Они знали | страница 62
Директор после этого происшествия специально при всех в Большом Зале попросил меня не церемониться с теми, кто не умеет думать о последствиях своего поведения и постараться, чтобы у них больше не возникло желания повторять свой опыт. При этом он советовал уделять большее внимание привычным для студентов формам отработки, чем телесным наказаниям, потому что, в силу своей унизительности, такие меры действуют сильнее, в то время, как физические страдания наоборот - заставляют чувствовать себя героями, страдающими за правое дело.
Я не был никогда сторонником Того-Кого-Нельзя-Называть, но не был я и полным идиотом. Поэтому мне, в отличие от Кэрроу, было понятно, что давая такое распоряжение, Снейп думал об учениках. Потому-то меня и злило, что студенты и другие профессора ругали его, на чем свет стоит. Невдомек им всем было, что уж лучше я, чем Кэрроу, лучше драить сортиры без магии, чем стать мишенью для испытания Темных проклятий.

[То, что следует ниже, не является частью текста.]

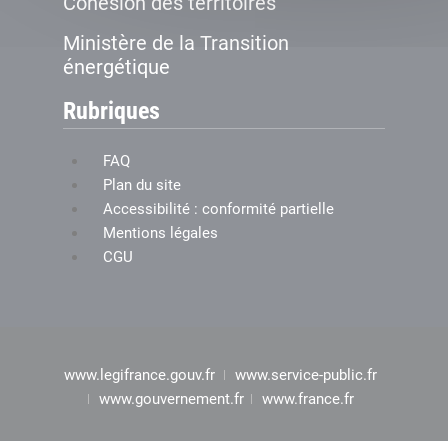
Cohésion des territoires
Ministère de la Transition
énergétique
Rubriques
FAQ
Plan du site
Accessibilité : conformité partielle
Mentions légales
CGU
www.legifrance.gouv.fr
www.service-public.fr
www.gouvernement.fr
www.france.fr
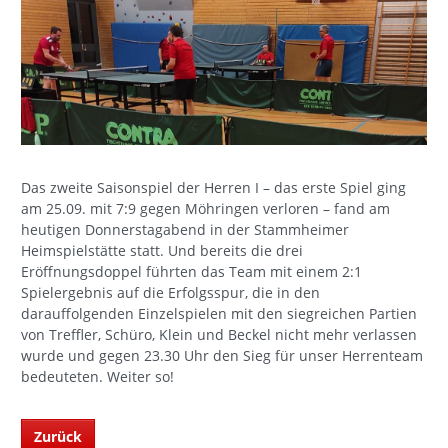
Das zweite Saisonspiel der Herren I – das erste Spiel ging
am 25.09. mit 7:9 gegen Möhringen verloren – fand am
heutigen Donnerstagabend in der Stammheimer
Heimspielstätte statt. Und bereits die drei
Eröffnungsdoppel führten das Team mit einem 2:1
Spielergebnis auf die Erfolgsspur, die in den
darauffolgenden Einzelspielen mit den siegreichen Partien
von Treffler, Schüro, Klein und Beckel nicht mehr verlassen
wurde und gegen 23.30 Uhr den Sieg für unser Herrenteam
bedeuteten. Weiter so!
Zurück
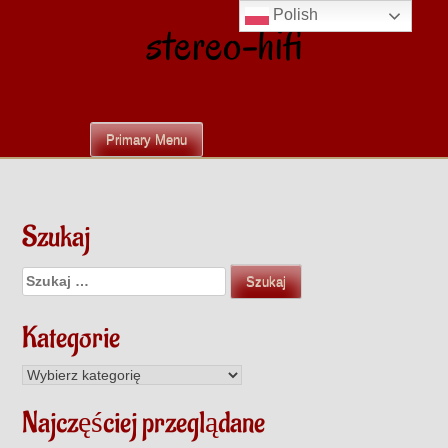
Skip
Polish
stereo-hifi
to
content
Primary Menu
Szukaj
Szukaj:
Kategorie
Kategorie
Najczęściej przeglądane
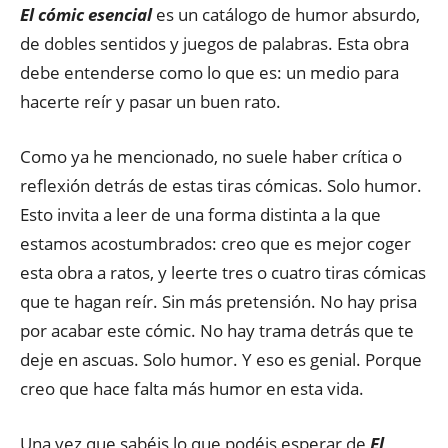
El cómic esencial
es un catálogo de humor absurdo,
de dobles sentidos y juegos de palabras. Esta obra
debe entenderse como lo que es: un medio para
hacerte reír y pasar un buen rato.
Como ya he mencionado, no suele haber crítica o
reflexión detrás de estas tiras cómicas. Solo humor.
Esto invita a leer de una forma distinta a la que
estamos acostumbrados: creo que es mejor coger
esta obra a ratos, y leerte tres o cuatro tiras cómicas
que te hagan reír. Sin más pretensión. No hay prisa
por acabar este cómic. No hay trama detrás que te
deje en ascuas. Solo humor. Y eso es genial. Porque
creo que hace falta más humor en esta vida.
Una vez que sabéis lo que podéis esperar de
El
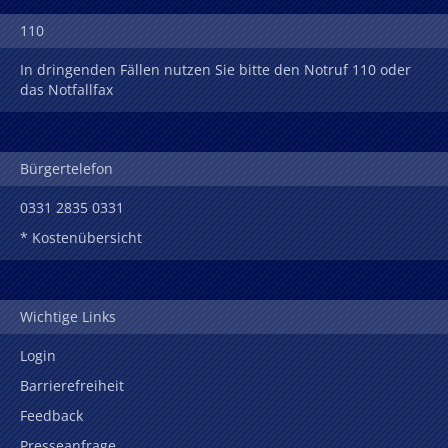
110
In dringenden Fällen nutzen Sie bitte den Notruf 110 oder
das Notfallfax
Bürgertelefon
0331 2835 0331
* Kostenübersicht
Wichtige Links
Login
Barrierefreiheit
Feedback
Presseanfrage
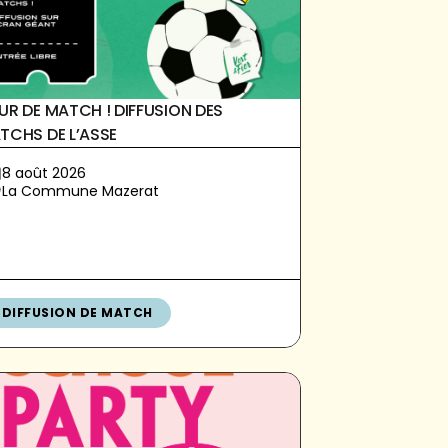
UR DE MATCH ! DIFFUSION DES
TCHS DE L’ASSE
8 août 2026
La Commune Mazerat
DIFFUSION DE MATCH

В конечном счете, я знал немногим больше, чем все остальные. В битве за школу я участвовал наравне с другими потому, что чувствовал себя ее частью, такой же, как и все остальные. Это моя школа, а я принадлежу ей. Всегда так было. На Темного Лорда мне плевать, но за Хогвартс я драться готов до последнего… Битва завершилась нашей победой. И я слышал то, что этот мальчишка Поттер, сумевший-таки одолеть общего врага, сказал про профессора Снейпа…Слышал, как потом он распинался да извинялся незнамо перед кем. Дошло, как до горного тролля, что не таким уж плохим человеком был покойный профессор! Догадывался я про себя давно, что он ведет какую-то игру. Иногда спрашивал себя, зачем ему притворяться злодеем, а в то же время защищать школьников. Но про рыжую девицу я и позабыл.

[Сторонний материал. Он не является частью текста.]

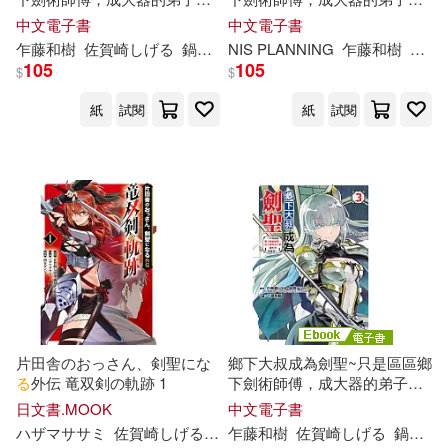
卻不肯放過我~ (1) (電子書)
卻不肯放過我~ (4) (電子書)
中文電子書
中文電子書
乍藤和樹
佐賀
崎
し
げ
る
鍋島テツヒロ
NIS PLANNING
杜信彰
乍藤和樹
佐賀
105
105
$
$
紙
試閱
紙
試閱
片田舎のおっさん、剣聖にな
鄉下大叔成為劍聖~只是區區鄉
る
外伝 竜双剣の軌跡 1
下劍術師傅，成大器的弟子們
卻不肯放過我~ (3) (電子書)
日文書.MOOK
中文電子書
ハザマササミ
佐賀
崎
し
げ
る
四谷ゼンジ
乍藤和樹
鍋島テツヒロ
佐賀
崎
し
げ
る
鍋島テツヒロ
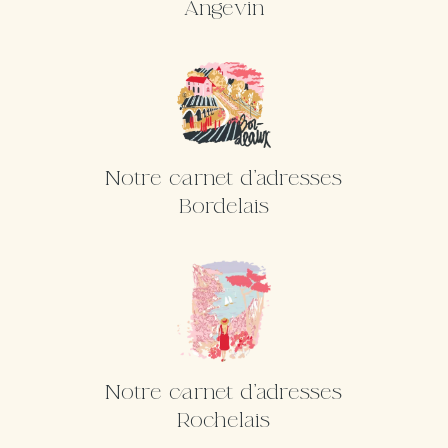
Angevin
Notre carnet d'adresses
Bordelais
Notre carnet d'adresses
Rochelais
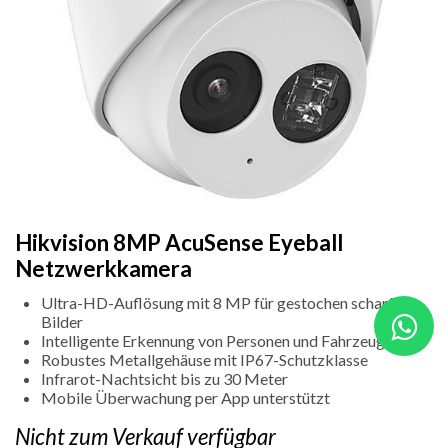
Hikvision 8MP AcuSense Eyeball
Netzwerkkamera
Ultra-HD-Auflösung mit 8 MP für gestochen scharfe
Bilder
Intelligente Erkennung von Personen und Fahrzeugen
Robustes Metallgehäuse mit IP67-Schutzklasse
Infrarot-Nachtsicht bis zu 30 Meter
Mobile Überwachung per App unterstützt
Nicht zum Verkauf verfügbar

А ведь записка та у меня так и осталась с той ночи, когда я исполнил свое обещание. Так и валялась у меня в каморке среди разного хлама, какой я у студентов конфисковал. Я ее только после битвы нашел, когда стал перетряхивать все ящики. Нашел и вспомнил, что мне тогда Снейп сказал: хочешь - порви на клочки сейчас, а хочешь - храни у себя и сожги после моей смерти. Сказал-то он это тогда нарочно. Хотел, видно, вместе со своей запиской и про саму рыжую старосту навсегда позабыть. Да только вот, выходит, не смог. Крепко она, видать, ему в сердце вросла. Крепко-накрепко. Так, что и смерть не помеха была. Ну а записку его я сожгу как можно скорее. Чувствую, что это будет правильно. Что ж, разве у Аргуса Филча совести нет?